The figures were not surprising; more than half of the people interviewed felt that they had not done enough in terms of retirement provision. We know from behavioural finance that people tend to overestimate their retirement provision, so this figure is probably even higher in reality.
An interesting analysis was done around the top three sources people used when making an investment decision, 52% used a financial adviser, 30% used the internet, 26% spoke to friends, family and work colleagues and 25% made decisions based on information in financial newspaper and magazines.
The survey also showed that people who used a financial planner tended to have saved more and had some form of financial plan in place. People who followed DIY strategies tended not to have their finances organised.

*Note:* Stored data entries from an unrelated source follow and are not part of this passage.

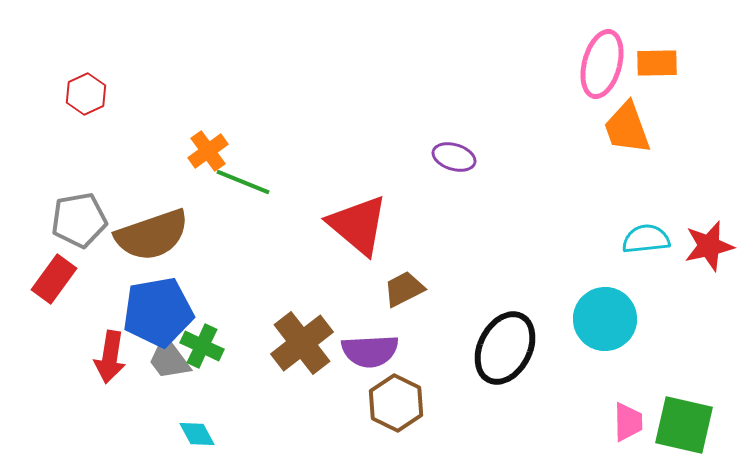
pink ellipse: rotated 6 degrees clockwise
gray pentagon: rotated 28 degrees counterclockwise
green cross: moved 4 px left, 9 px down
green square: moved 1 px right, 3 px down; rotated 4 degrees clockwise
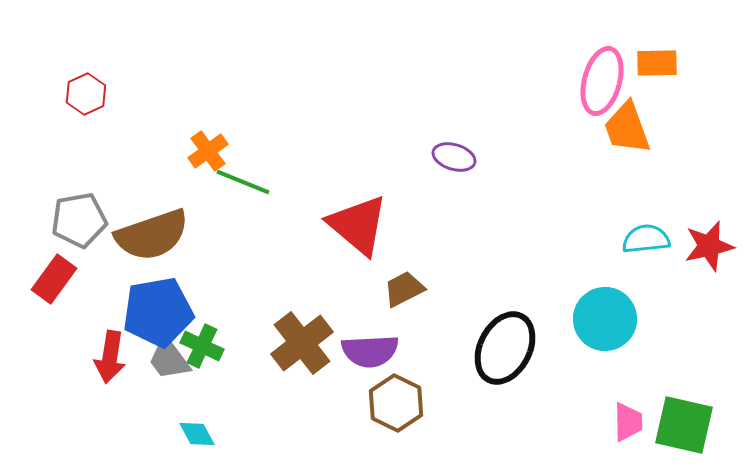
pink ellipse: moved 17 px down
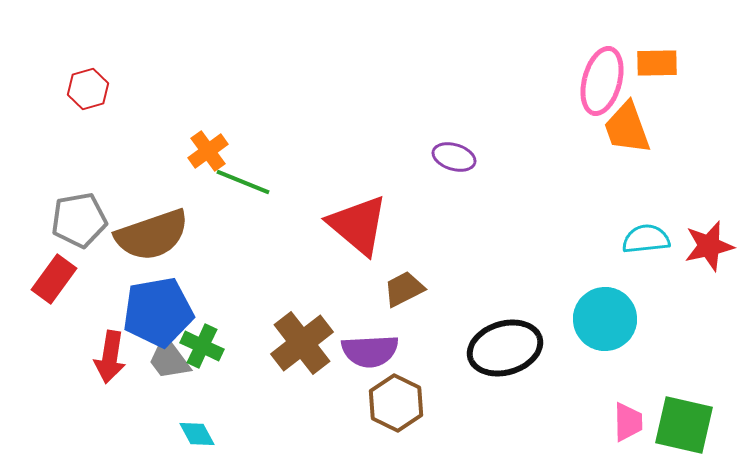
red hexagon: moved 2 px right, 5 px up; rotated 9 degrees clockwise
black ellipse: rotated 46 degrees clockwise
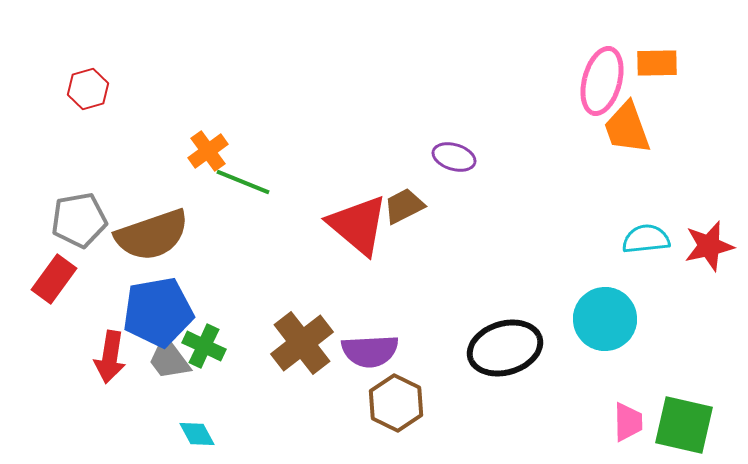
brown trapezoid: moved 83 px up
green cross: moved 2 px right
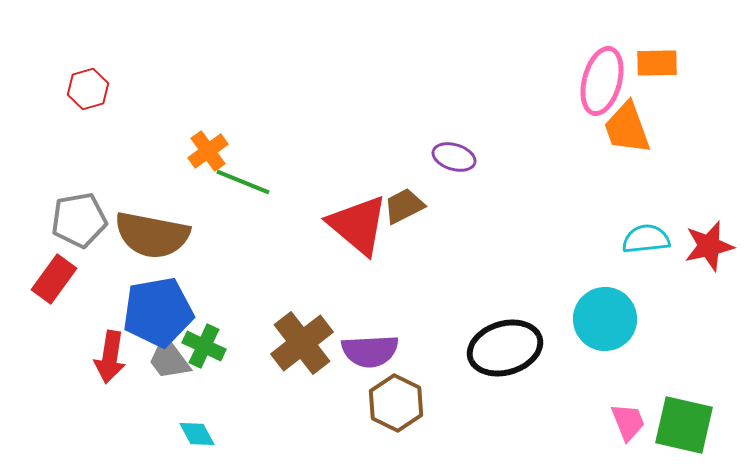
brown semicircle: rotated 30 degrees clockwise
pink trapezoid: rotated 21 degrees counterclockwise
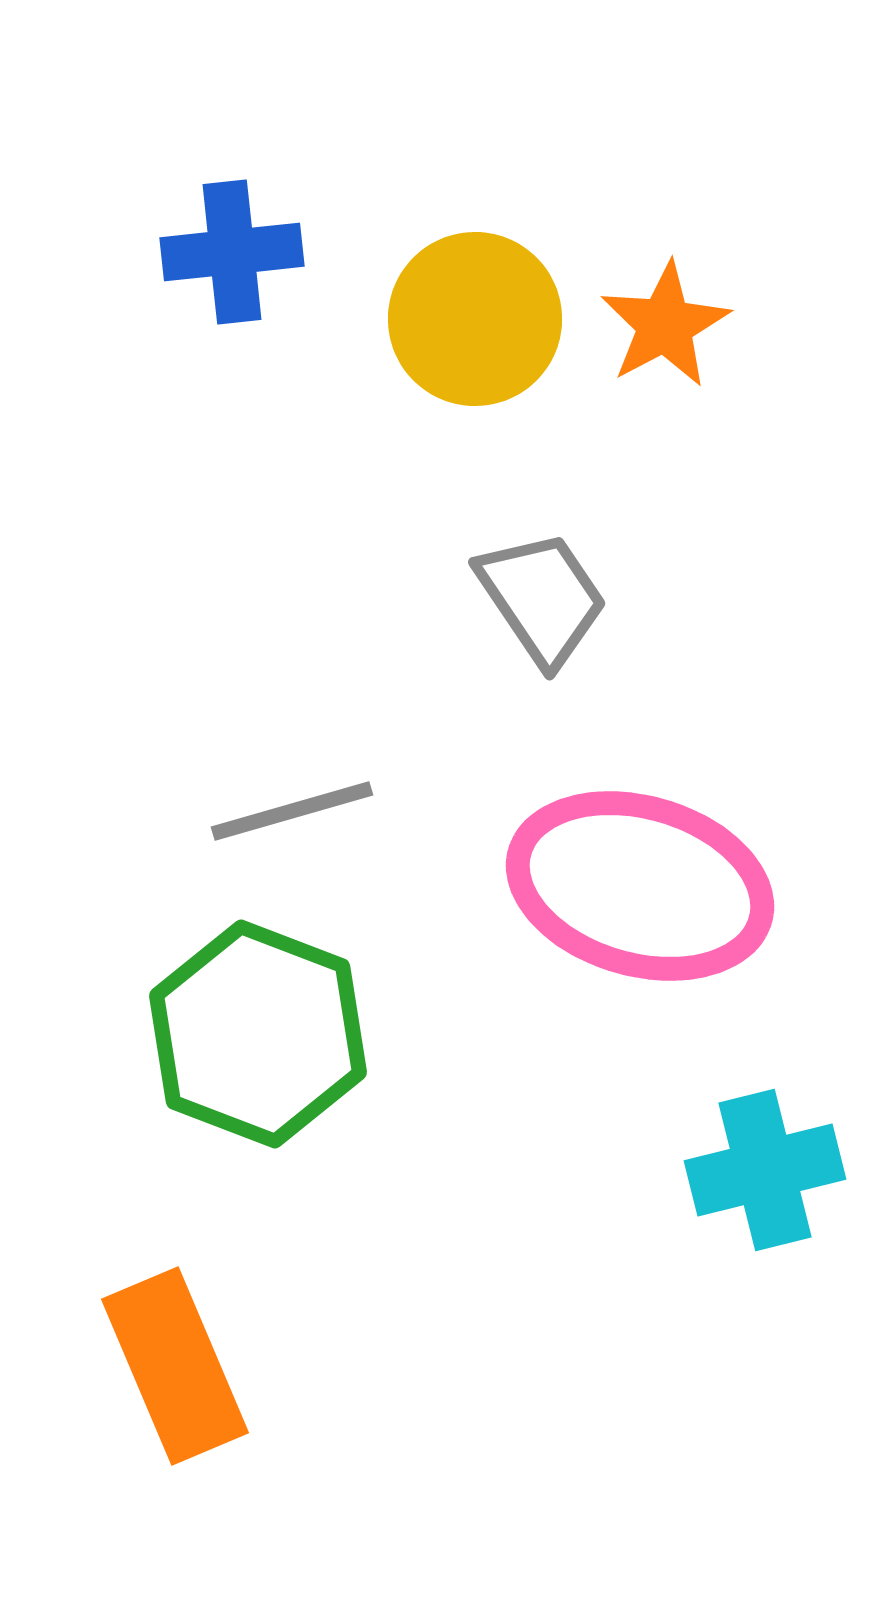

So where does the financial media fall into this and what role should it play? I believe the role of a financial article is to inform. If people have information they are able to make better decisions.
A financial article does not tell people on an individual level what to do with their money, and this is a very important point.
For example the media is full of articles on offshore investing at the moment. It may be a good time theoretically to invest offshore, but if you require income from your investments or already have offshore exposure then it would be a bad idea for you.
Exchange traded funds may offer a slightly cheaper alternative, but they cannot provide asset allocation.
An older type retirement annuity may be more expensive than a new age one, but it may have better benefits for your needs or there may be significant costs in cashing it in.
As much as I write about topics and answer questions, these are very generic information exercises. They provide ideas and information to allow you to ask the right questions, but it can never take your entire financial situation into account. This is where the role of the financial adviser comes in.
Even if you can invest your money yourself, have you ever sat down and written a proper financial plan? Do you know how much money you need to meet your goals? Do you understand what risk you need to take to meet those goals? There are few people who have achieved this without an adviser, not necessarily because they dont know enough about investing, but because they lack the discipline. They need someone to make them sit down and face their financial future.
Despite having worked in the financial industry and writing on finance every week for various publications, I will be meeting with my financial adviser next week to check my financial plan and make sure I am moving in the right direction. I see my adviser as a financial coach. Ultimately I make my own financial decisions, but without the discipline from the coach those investments may never happen and that would be the biggest financial disaster of all.
In conclusion, good financial advice is worth paying for, the problem is that there are too many product pushers where people are paying for advice they are not getting.
So if you are going to pay for advice, make sure it is good advice. Read the papers and compare products on the internet so you are asking the right questions, but probably leave your family and friends out of the information equation — those conversations usually lead to the worst financial decisions.